> [EXERCISE DETAILS]: Whenever a line below includes the word "FAIR", copy that line.

> [DATA FOR PROCESSING]:
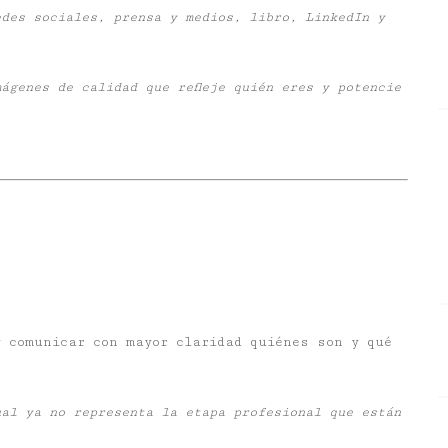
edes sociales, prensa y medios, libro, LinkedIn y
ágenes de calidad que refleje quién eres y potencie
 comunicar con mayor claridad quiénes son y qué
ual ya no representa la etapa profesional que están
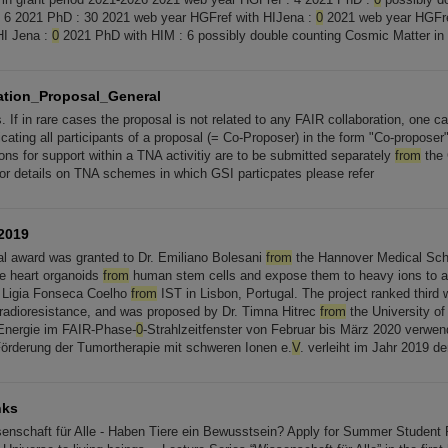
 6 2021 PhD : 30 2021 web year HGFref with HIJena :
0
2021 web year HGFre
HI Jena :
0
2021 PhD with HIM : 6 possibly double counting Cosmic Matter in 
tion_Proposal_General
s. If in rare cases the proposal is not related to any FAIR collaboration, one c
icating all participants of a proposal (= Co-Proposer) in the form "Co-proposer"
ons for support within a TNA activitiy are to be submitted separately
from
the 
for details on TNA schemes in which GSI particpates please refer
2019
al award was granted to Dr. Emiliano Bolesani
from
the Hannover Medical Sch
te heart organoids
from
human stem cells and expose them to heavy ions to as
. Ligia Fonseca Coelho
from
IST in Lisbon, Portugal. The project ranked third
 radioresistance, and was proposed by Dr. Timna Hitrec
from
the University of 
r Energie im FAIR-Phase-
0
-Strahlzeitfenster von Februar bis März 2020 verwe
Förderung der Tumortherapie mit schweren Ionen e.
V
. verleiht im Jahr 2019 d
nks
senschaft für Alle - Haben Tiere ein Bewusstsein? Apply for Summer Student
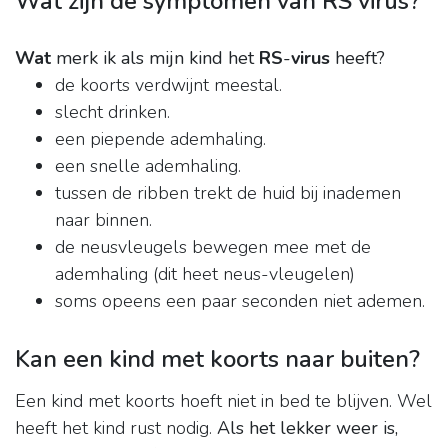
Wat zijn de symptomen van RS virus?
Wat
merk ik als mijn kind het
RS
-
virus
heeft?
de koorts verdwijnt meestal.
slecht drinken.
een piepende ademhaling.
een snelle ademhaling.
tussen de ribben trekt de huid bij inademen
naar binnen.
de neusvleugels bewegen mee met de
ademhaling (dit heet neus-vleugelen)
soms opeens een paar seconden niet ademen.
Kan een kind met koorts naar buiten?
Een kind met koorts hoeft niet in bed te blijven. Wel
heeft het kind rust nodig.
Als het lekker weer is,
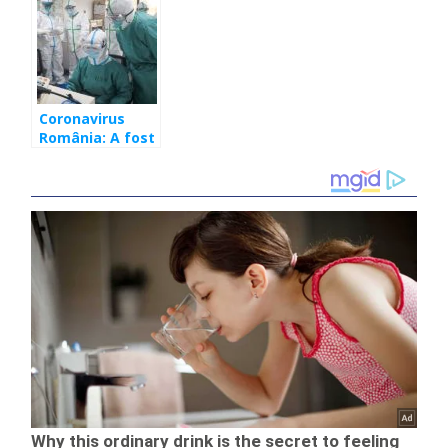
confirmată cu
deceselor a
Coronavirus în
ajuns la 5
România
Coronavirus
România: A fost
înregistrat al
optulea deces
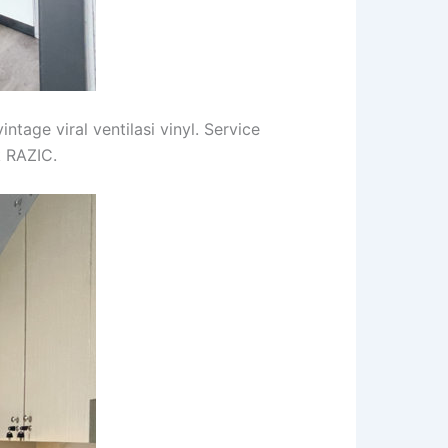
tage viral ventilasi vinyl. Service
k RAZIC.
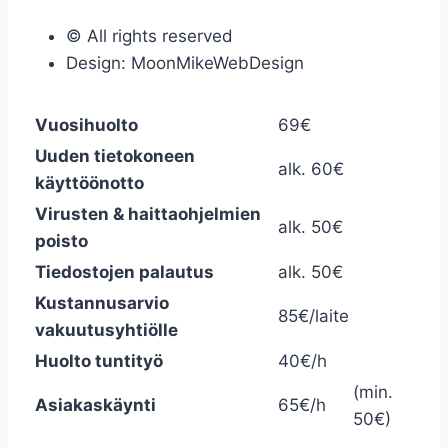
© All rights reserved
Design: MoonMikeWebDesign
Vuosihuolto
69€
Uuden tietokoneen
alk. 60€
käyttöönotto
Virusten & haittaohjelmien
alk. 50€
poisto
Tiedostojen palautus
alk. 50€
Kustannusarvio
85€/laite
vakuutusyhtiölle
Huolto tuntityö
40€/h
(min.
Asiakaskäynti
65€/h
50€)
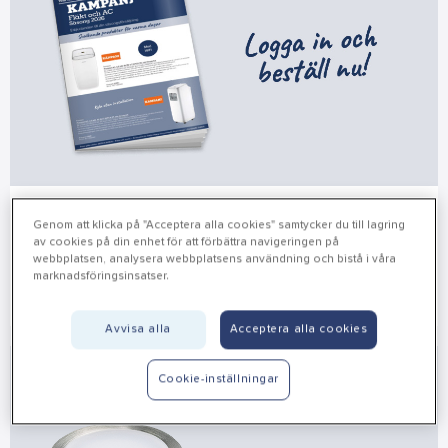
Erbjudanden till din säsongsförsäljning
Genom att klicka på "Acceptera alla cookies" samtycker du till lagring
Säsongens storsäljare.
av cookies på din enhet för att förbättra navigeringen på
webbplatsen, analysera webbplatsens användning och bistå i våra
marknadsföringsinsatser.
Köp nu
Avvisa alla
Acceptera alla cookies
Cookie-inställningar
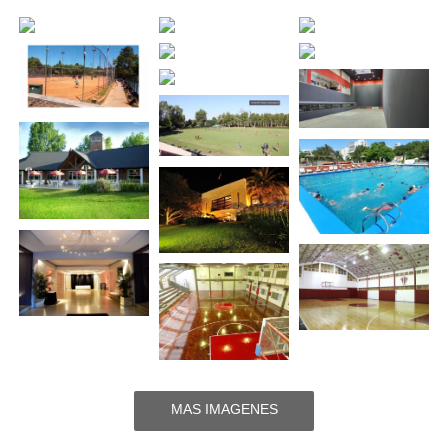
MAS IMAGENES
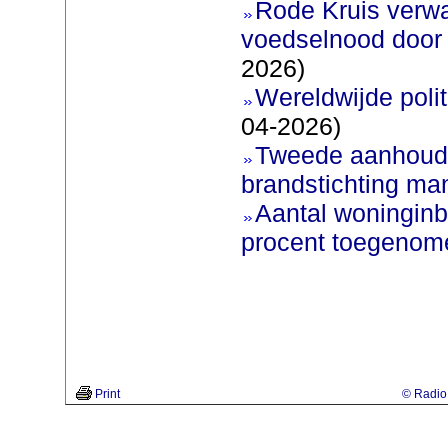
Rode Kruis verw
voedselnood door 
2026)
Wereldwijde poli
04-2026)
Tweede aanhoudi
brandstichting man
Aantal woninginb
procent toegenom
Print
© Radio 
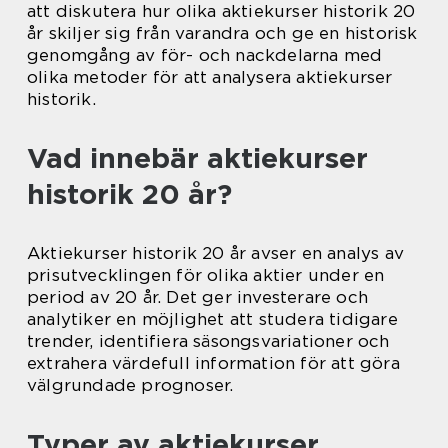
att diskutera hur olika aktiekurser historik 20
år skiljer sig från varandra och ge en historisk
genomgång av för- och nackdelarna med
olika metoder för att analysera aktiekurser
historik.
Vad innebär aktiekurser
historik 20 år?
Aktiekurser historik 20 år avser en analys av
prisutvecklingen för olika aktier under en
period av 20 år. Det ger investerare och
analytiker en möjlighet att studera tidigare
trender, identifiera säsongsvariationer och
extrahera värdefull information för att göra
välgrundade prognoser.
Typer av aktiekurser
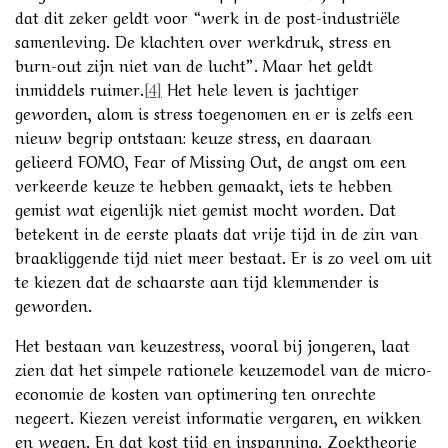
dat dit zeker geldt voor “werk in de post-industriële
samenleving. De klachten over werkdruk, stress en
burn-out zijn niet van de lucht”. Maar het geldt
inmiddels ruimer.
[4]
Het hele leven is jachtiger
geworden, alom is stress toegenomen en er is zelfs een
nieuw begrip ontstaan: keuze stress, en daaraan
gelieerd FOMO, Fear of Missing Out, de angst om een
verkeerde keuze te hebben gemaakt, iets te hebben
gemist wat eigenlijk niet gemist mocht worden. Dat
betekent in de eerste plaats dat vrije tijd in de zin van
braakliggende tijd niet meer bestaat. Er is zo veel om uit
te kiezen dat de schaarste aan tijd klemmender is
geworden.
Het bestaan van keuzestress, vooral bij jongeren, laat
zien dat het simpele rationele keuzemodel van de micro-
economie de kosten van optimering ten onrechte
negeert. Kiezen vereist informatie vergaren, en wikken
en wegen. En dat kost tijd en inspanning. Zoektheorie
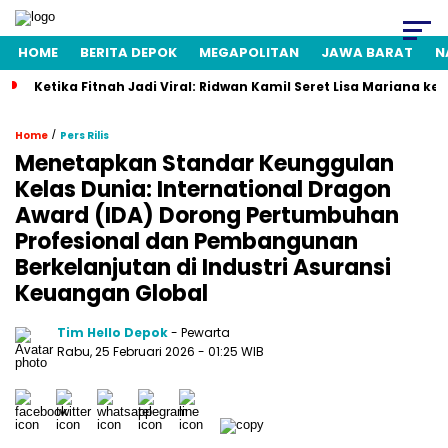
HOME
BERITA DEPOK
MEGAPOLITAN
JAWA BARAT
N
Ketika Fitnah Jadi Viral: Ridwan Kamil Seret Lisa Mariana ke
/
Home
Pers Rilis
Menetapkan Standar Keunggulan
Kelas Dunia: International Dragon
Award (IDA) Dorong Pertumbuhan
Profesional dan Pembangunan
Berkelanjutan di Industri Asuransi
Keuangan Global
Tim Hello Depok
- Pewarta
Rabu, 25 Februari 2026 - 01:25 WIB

> [SOLUTION TO THIS TASK]:
s. If in rare cases the proposal is not related to any FAIR collaboration, one c
r Energie im FAIR-Phase-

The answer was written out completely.